- Texte fourni:

====================

Affaires jointes T‑530/22 à T-533/22
Magistrats européens pour la démocratie et les libertés (Medel)
et
International Association of Judges
et
Association of European Administrative Judges
et
Stichting Rechters voor Rechters
contre
Conseil de l’Union européenne
Ordonnance du Tribunal (grande chambre) du 4 juin 2024
« Recours en annulation – Règlement (UE) 2021/241 du Parlement européen et du Conseil – Décision d’exécution du Conseil du 17 juin 2022 relative à l’approbation de l’évaluation du plan pour la reprise et la résilience pour la Pologne – Défaut d’affectation directe – Irrecevabilité »
1. Recours en annulation – Personnes physiques ou morales – Actes les concernant directement et individuellement – Recours introduit par une association – Recevabilité – Critères
(Art. 263, 4e al., TFUE)
(voir point 40)

====================

- Données:
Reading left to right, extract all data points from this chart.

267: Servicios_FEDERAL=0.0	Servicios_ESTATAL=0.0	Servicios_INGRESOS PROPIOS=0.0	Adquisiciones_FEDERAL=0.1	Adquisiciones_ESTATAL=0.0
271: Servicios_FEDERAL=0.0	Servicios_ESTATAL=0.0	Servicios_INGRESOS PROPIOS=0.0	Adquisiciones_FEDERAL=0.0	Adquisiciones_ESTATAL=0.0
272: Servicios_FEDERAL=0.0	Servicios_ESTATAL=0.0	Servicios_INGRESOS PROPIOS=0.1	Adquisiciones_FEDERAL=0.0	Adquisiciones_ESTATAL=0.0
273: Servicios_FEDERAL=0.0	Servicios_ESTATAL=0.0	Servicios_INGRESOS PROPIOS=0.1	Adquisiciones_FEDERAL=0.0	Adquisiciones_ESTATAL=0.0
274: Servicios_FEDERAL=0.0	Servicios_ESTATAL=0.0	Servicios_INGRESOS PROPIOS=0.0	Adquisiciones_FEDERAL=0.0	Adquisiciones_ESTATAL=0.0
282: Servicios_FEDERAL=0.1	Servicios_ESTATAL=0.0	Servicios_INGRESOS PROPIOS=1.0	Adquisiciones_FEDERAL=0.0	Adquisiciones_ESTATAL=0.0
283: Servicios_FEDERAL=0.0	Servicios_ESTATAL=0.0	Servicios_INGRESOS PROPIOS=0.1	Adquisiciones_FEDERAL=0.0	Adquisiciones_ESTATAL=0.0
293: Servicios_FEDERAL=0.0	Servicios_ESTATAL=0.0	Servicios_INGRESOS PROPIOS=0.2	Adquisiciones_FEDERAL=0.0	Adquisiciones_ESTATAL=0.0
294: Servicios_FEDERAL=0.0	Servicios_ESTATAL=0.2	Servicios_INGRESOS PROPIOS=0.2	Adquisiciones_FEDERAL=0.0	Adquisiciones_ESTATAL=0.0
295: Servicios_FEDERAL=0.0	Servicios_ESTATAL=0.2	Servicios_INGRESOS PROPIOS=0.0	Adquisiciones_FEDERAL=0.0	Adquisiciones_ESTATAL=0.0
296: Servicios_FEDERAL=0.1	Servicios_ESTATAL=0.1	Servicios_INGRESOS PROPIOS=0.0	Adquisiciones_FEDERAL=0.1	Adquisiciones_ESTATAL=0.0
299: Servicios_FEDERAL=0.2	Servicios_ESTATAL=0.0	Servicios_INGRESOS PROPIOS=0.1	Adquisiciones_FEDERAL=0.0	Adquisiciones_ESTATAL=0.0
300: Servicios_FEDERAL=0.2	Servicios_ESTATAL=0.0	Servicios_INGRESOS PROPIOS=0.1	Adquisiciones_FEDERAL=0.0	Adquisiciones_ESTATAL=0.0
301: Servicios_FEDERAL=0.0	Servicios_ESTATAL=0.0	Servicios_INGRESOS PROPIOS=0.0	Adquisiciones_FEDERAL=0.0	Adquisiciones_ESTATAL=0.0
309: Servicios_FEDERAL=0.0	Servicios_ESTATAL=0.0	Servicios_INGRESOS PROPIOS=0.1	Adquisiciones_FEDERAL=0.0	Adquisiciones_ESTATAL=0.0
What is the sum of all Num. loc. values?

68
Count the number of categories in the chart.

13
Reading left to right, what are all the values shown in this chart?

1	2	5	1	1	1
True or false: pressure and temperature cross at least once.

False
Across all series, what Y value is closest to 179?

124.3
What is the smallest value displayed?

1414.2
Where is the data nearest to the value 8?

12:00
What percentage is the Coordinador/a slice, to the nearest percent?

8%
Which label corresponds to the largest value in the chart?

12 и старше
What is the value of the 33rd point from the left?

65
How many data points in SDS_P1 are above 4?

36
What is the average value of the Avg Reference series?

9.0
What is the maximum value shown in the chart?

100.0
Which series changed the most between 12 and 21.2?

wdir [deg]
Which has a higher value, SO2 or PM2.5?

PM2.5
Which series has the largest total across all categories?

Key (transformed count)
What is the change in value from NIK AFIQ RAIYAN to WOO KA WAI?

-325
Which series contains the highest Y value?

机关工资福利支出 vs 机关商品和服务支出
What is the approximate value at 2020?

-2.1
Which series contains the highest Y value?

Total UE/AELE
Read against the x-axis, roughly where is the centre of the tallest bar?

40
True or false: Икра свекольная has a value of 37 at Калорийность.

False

====================

- Série d'exercices:
A. Dans le texte sur l'ordonnance du 4 juin 2024, quelle formation du Tribunal a rendu cette ordonnance ?
B. Rédigez la suite du texte sur l'ordonnance du 4 juin 2024 à partir de sa dernière ligne.

- Corrigé des exercices:
A. La grande chambre.

B.
2. Recours en annulation – Personnes physiques ou morales – Actes les concernant directement et individuellement – Recours d’une association professionnelle de défense et de représentation de ses membres – Affectation directe – Critères – Associations représentant les intérêts de leurs membres étant eux-mêmes recevables à agir – Absence de lien direct entre l’acte attaqué et ses effets sur les sujets représentés par les associations requérantes – Irrecevabilité
(Art. 263, 4e al., TFUE)
(voir points 62-89, 93, 109)
3. Recours en annulation – Personnes physiques ou morales – Actes les concernant directement et individuellement – Affectation directe – Critères – Possibilité de remettre en cause les conditions de recevabilité par l’invocation du droit à une protection juridictionnelle effective – Absence – Possibilité d’assouplir les conditions de recevabilité en vue de remédier au plus vite aux manquements d’un État membre concernant la crise de l’État de droit – Absence
(Art. 2 et 19, § 1, 2d al., TUE ; art. 263, 4e al., et 266 TFUE ; charte des droits fondamentaux de l’Union européenne, art. 47)
(voir points 113-115, 117, 118)
Résumé
Réuni en grande chambre, le Tribunal rejette comme irrecevables des recours introduits par quatre associations de juges (1) tendant à l’annulation de la décision d’exécution du Conseil relative à l’approbation de l’évaluation du plan pour la reprise et la résilience de la République de Pologne (2).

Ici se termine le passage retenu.